Aim of the task
Repeat each entry in full, exactly.

Data for the task
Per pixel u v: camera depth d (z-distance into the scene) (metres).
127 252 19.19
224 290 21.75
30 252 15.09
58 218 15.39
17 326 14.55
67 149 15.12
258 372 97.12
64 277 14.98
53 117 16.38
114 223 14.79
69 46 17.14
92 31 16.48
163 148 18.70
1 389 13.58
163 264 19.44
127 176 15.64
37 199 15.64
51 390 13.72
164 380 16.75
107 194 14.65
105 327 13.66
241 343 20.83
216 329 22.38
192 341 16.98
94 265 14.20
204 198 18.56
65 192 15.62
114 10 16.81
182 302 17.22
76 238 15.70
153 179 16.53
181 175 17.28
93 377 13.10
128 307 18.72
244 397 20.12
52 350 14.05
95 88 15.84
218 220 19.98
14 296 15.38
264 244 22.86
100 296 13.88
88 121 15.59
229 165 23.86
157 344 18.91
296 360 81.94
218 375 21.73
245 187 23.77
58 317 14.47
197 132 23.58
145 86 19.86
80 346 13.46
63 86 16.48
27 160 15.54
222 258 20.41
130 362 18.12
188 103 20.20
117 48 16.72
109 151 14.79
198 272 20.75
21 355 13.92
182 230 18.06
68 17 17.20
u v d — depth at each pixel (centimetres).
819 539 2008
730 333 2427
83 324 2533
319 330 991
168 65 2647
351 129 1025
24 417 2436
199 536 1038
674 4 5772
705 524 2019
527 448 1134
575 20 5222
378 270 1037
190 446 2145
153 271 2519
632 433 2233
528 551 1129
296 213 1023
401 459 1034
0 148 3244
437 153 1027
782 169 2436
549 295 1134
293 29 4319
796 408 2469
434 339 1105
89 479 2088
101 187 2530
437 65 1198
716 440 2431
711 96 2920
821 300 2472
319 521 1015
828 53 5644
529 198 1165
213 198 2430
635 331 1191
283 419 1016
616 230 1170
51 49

Solution
Per pixel u v: camera depth d (z-distance into the scene) (metres).
127 252 19.19
224 290 21.75
30 252 15.09
58 218 15.39
17 326 14.55
67 149 15.12
258 372 97.12
64 277 14.98
53 117 16.38
114 223 14.79
69 46 17.14
92 31 16.48
163 148 18.70
1 389 13.58
163 264 19.44
127 176 15.64
37 199 15.64
51 390 13.72
164 380 16.75
107 194 14.65
105 327 13.66
241 343 20.83
216 329 22.38
192 341 16.98
94 265 14.20
204 198 18.56
65 192 15.62
114 10 16.81
182 302 17.22
76 238 15.70
153 179 16.53
181 175 17.28
93 377 13.10
128 307 18.72
244 397 20.12
52 350 14.05
95 88 15.84
218 220 19.98
14 296 15.38
264 244 22.86
100 296 13.88
88 121 15.59
229 165 23.86
157 344 18.91
296 360 81.94
218 375 21.73
245 187 23.77
58 317 14.47
197 132 23.58
145 86 19.86
80 346 13.46
63 86 16.48
27 160 15.54
222 258 20.41
130 362 18.12
188 103 20.20
117 48 16.72
109 151 14.79
198 272 20.75
21 355 13.92
182 230 18.06
68 17 17.20
u v d — depth at each pixel (centimetres).
819 539 2008
730 333 2427
83 324 2533
319 330 991
168 65 2647
351 129 1025
24 417 2436
199 536 1038
674 4 5772
705 524 2019
527 448 1134
575 20 5222
378 270 1037
190 446 2145
153 271 2519
632 433 2233
528 551 1129
296 213 1023
401 459 1034
0 148 3244
437 153 1027
782 169 2436
549 295 1134
293 29 4319
796 408 2469
434 339 1105
89 479 2088
101 187 2530
437 65 1198
716 440 2431
711 96 2920
821 300 2472
319 521 1015
828 53 5644
529 198 1165
213 198 2430
635 331 1191
283 419 1016
616 230 1170
51 49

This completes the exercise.